What the exercise asks
Whatever appears in the entries must be given again exactly.

Provided records
╔══
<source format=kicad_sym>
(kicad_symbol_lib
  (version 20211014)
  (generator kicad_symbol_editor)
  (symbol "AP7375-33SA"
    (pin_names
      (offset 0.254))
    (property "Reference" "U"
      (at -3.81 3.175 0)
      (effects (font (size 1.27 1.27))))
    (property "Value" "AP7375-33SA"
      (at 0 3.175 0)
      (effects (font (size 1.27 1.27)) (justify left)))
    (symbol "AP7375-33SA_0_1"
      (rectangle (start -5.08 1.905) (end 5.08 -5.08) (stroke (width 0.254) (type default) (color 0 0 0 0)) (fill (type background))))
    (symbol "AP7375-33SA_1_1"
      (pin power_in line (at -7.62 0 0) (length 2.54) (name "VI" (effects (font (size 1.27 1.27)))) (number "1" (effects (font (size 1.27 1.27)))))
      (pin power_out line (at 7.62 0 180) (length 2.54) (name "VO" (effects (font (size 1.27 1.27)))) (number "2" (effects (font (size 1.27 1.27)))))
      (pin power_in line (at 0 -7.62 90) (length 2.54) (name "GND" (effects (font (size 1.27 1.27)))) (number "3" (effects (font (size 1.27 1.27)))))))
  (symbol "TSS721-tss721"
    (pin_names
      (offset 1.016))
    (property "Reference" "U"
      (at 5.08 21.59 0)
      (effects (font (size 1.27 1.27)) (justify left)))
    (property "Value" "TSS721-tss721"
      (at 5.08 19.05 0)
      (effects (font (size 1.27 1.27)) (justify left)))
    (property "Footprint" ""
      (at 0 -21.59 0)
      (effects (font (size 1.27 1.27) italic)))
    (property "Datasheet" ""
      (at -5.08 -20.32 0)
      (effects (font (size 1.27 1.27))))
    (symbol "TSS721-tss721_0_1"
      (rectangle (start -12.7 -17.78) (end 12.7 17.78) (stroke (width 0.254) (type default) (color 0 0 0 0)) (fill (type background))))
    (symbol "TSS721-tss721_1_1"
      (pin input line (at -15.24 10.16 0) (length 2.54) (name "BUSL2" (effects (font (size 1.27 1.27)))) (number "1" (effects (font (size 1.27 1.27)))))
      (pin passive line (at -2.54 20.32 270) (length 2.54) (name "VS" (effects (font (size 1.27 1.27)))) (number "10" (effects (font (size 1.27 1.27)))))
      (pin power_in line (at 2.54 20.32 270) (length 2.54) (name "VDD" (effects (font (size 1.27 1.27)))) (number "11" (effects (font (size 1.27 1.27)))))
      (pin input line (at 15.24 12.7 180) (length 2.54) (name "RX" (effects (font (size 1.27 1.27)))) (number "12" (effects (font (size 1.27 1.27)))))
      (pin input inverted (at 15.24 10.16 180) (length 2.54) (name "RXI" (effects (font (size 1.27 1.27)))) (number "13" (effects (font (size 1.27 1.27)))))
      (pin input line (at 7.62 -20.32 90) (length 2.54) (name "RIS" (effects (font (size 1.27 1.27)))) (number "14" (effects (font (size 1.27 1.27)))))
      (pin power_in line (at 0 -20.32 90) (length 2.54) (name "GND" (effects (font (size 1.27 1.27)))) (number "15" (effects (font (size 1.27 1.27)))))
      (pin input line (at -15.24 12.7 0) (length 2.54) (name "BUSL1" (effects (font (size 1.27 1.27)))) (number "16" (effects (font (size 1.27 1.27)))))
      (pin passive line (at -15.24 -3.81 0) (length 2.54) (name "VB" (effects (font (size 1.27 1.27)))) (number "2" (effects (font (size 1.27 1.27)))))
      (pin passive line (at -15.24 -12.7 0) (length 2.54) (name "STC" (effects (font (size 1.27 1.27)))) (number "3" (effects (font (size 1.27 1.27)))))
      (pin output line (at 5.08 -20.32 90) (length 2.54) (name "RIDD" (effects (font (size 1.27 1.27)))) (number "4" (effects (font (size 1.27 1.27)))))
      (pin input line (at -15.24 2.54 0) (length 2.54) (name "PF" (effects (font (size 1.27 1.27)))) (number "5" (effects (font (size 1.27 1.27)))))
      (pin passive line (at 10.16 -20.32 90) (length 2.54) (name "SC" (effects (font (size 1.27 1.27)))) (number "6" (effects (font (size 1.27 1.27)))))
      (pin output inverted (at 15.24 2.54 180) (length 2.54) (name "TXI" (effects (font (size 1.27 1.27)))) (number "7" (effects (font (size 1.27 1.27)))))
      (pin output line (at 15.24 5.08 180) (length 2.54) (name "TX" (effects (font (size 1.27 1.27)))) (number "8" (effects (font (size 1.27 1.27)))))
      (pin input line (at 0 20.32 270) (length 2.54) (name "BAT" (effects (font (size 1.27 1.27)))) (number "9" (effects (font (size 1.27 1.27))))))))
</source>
╚══
Written solution
<source format=kicad_sym>
(kicad_symbol_lib
  (version 20211014)
  (generator kicad_symbol_editor)
  (symbol "AP7375-33SA"
    (pin_names
      (offset 0.254))
    (property "Reference" "U"
      (at -3.81 3.175 0)
      (effects (font (size 1.27 1.27))))
    (property "Value" "AP7375-33SA"
      (at 0 3.175 0)
      (effects (font (size 1.27 1.27)) (justify left)))
    (symbol "AP7375-33SA_0_1"
      (rectangle (start -5.08 1.905) (end 5.08 -5.08) (stroke (width 0.254) (type default) (color 0 0 0 0)) (fill (type background))))
    (symbol "AP7375-33SA_1_1"
      (pin power_in line (at -7.62 0 0) (length 2.54) (name "VI" (effects (font (size 1.27 1.27)))) (number "1" (effects (font (size 1.27 1.27)))))
      (pin power_out line (at 7.62 0 180) (length 2.54) (name "VO" (effects (font (size 1.27 1.27)))) (number "2" (effects (font (size 1.27 1.27)))))
      (pin power_in line (at 0 -7.62 90) (length 2.54) (name "GND" (effects (font (size 1.27 1.27)))) (number "3" (effects (font (size 1.27 1.27)))))))
  (symbol "TSS721-tss721"
    (pin_names
      (offset 1.016))
    (property "Reference" "U"
      (at 5.08 21.59 0)
      (effects (font (size 1.27 1.27)) (justify left)))
    (property "Value" "TSS721-tss721"
      (at 5.08 19.05 0)
      (effects (font (size 1.27 1.27)) (justify left)))
    (property "Footprint" ""
      (at 0 -21.59 0)
      (effects (font (size 1.27 1.27) italic)))
    (property "Datasheet" ""
      (at -5.08 -20.32 0)
      (effects (font (size 1.27 1.27))))
    (symbol "TSS721-tss721_0_1"
      (rectangle (start -12.7 -17.78) (end 12.7 17.78) (stroke (width 0.254) (type default) (color 0 0 0 0)) (fill (type background))))
    (symbol "TSS721-tss721_1_1"
      (pin input line (at -15.24 10.16 0) (length 2.54) (name "BUSL2" (effects (font (size 1.27 1.27)))) (number "1" (effects (font (size 1.27 1.27)))))
      (pin passive line (at -2.54 20.32 270) (length 2.54) (name "VS" (effects (font (size 1.27 1.27)))) (number "10" (effects (font (size 1.27 1.27)))))
      (pin power_in line (at 2.54 20.32 270) (length 2.54) (name "VDD" (effects (font (size 1.27 1.27)))) (number "11" (effects (font (size 1.27 1.27)))))
      (pin input line (at 15.24 12.7 180) (length 2.54) (name "RX" (effects (font (size 1.27 1.27)))) (number "12" (effects (font (size 1.27 1.27)))))
      (pin input inverted (at 15.24 10.16 180) (length 2.54) (name "RXI" (effects (font (size 1.27 1.27)))) (number "13" (effects (font (size 1.27 1.27)))))
      (pin input line (at 7.62 -20.32 90) (length 2.54) (name "RIS" (effects (font (size 1.27 1.27)))) (number "14" (effects (font (size 1.27 1.27)))))
      (pin power_in line (at 0 -20.32 90) (length 2.54) (name "GND" (effects (font (size 1.27 1.27)))) (number "15" (effects (font (size 1.27 1.27)))))
      (pin input line (at -15.24 12.7 0) (length 2.54) (name "BUSL1" (effects (font (size 1.27 1.27)))) (number "16" (effects (font (size 1.27 1.27)))))
      (pin passive line (at -15.24 -3.81 0) (length 2.54) (name "VB" (effects (font (size 1.27 1.27)))) (number "2" (effects (font (size 1.27 1.27)))))
      (pin passive line (at -15.24 -12.7 0) (length 2.54) (name "STC" (effects (font (size 1.27 1.27)))) (number "3" (effects (font (size 1.27 1.27)))))
      (pin output line (at 5.08 -20.32 90) (length 2.54) (name "RIDD" (effects (font (size 1.27 1.27)))) (number "4" (effects (font (size 1.27 1.27)))))
      (pin input line (at -15.24 2.54 0) (length 2.54) (name "PF" (effects (font (size 1.27 1.27)))) (number "5" (effects (font (size 1.27 1.27)))))
      (pin passive line (at 10.16 -20.32 90) (length 2.54) (name "SC" (effects (font (size 1.27 1.27)))) (number "6" (effects (font (size 1.27 1.27)))))
      (pin output inverted (at 15.24 2.54 180) (length 2.54) (name "TXI" (effects (font (size 1.27 1.27)))) (number "7" (effects (font (size 1.27 1.27)))))
      (pin output line (at 15.24 5.08 180) (length 2.54) (name "TX" (effects (font (size 1.27 1.27)))) (number "8" (effects (font (size 1.27 1.27)))))
      (pin input line (at 0 20.32 270) (length 2.54) (name "BAT" (effects (font (size 1.27 1.27)))) (number "9" (effects (font (size 1.27 1.27))))))))
</source>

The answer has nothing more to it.